Infrastructure deals to bridge South America

Infrastructure deals to bridge South America

SAO PAULO - Agence France-Presse
Infrastructure deals to bridge South America

Boys play soccer in the Vila Autodromo slum in Rio de Janeiro April 19. South American policy makers plan to integrate Brazil with the region through projects. REUTERS photo

South American policymakers and corporate leaders unveiled a multi-billion dollar plan on April 24 to integrate the region through 31 priority infrastructure projects to be completed by 2022.

The scheme, which will require more than $21 billion in private and public investment, was unveiled at a seminar organized by the powerful Federation of Sao Paulo State Industries (FIESP), the 12-nation Union of South American Nations (UNASUR) and the Brazilian government.

It calls for the construction of 2.4 kilometers of bridges, 14 kilometers of tunnels, 57 kilometers of ring roads, 360 kilometers of transmission lines, 379 kilometers of river dredging, 1,500 kilometers of gas pipelines, 3,490 kilometers of waterways, 5,142 kilometers of highways and 9,739 kilometers of railway lines.

“The time has come to face up to our lack of regional infrastructure,” said Carlos Cavalcanti, head of FIESP’s department of infrastructure.

“We need to link countries and border regions, modernize freight transport and improve comfort for passenger traffic, unite a continent and bring our peoples closer together. This our challenge,” he added.

UNASUR, set up in 2008, groups Argentina, Bolivia, Brazil, Chile, Colombia, Ecuador, Guiana, Paraguay, Peru, Suriname, Uruguay and Venezuela.

Antonio Simoes, Brazil’s deputy minister for South America, Central America and the Caribbean, said the scheme was in line with President Dilma Rousseff’s strategic vision anchored on “pragmatism and solidarity.”
“Brazil wants to grow but we don’t want to grow alone. We want to grow with our neighbors,” he added.

Noting that a key challenge for Brazil was to defend its domestic industries in the face of aggressive Asian competition and a “currency war” waged by rich countries, Simoes said South America, with its 400 million people, offered the best outlets for Brazilian goods.

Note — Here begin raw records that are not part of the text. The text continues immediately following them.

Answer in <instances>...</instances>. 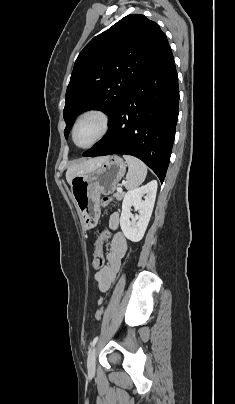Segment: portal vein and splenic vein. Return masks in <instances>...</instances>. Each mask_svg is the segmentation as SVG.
I'll return each instance as SVG.
<instances>
[{
  "label": "portal vein and splenic vein",
  "mask_w": 235,
  "mask_h": 404,
  "mask_svg": "<svg viewBox=\"0 0 235 404\" xmlns=\"http://www.w3.org/2000/svg\"><path fill=\"white\" fill-rule=\"evenodd\" d=\"M117 191H118V192H122V188H121V187H118V188H117Z\"/></svg>",
  "instance_id": "18ae733b"
}]
</instances>
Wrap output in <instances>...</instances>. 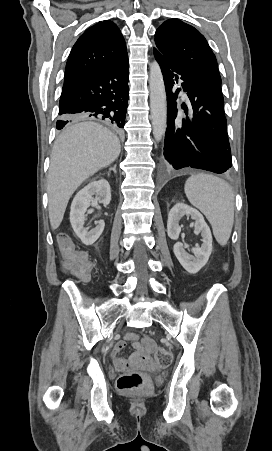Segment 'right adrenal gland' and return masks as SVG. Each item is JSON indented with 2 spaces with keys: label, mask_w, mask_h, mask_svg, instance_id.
Listing matches in <instances>:
<instances>
[{
  "label": "right adrenal gland",
  "mask_w": 272,
  "mask_h": 451,
  "mask_svg": "<svg viewBox=\"0 0 272 451\" xmlns=\"http://www.w3.org/2000/svg\"><path fill=\"white\" fill-rule=\"evenodd\" d=\"M111 170H113L114 174H116V166H113V168H109V172H111Z\"/></svg>",
  "instance_id": "2a0ac1e0"
}]
</instances>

He pointed out that Brazilian exports to the region jumped from $7.5 billion in 2002 to $37 billion in 2010.
Paraguay’s Public Works and Communication Minister Cecilio Perez Bordon stressed the need for a strong public-private partnership to finance the projects articulated around eight axes that will notably link the region’s Pacific and Atlantic coasts.

And Colombia’s former foreign minister Maria Emma Mejia, the UNASUR secretary-general, emphasized “the need for civil society participation” in the integration process.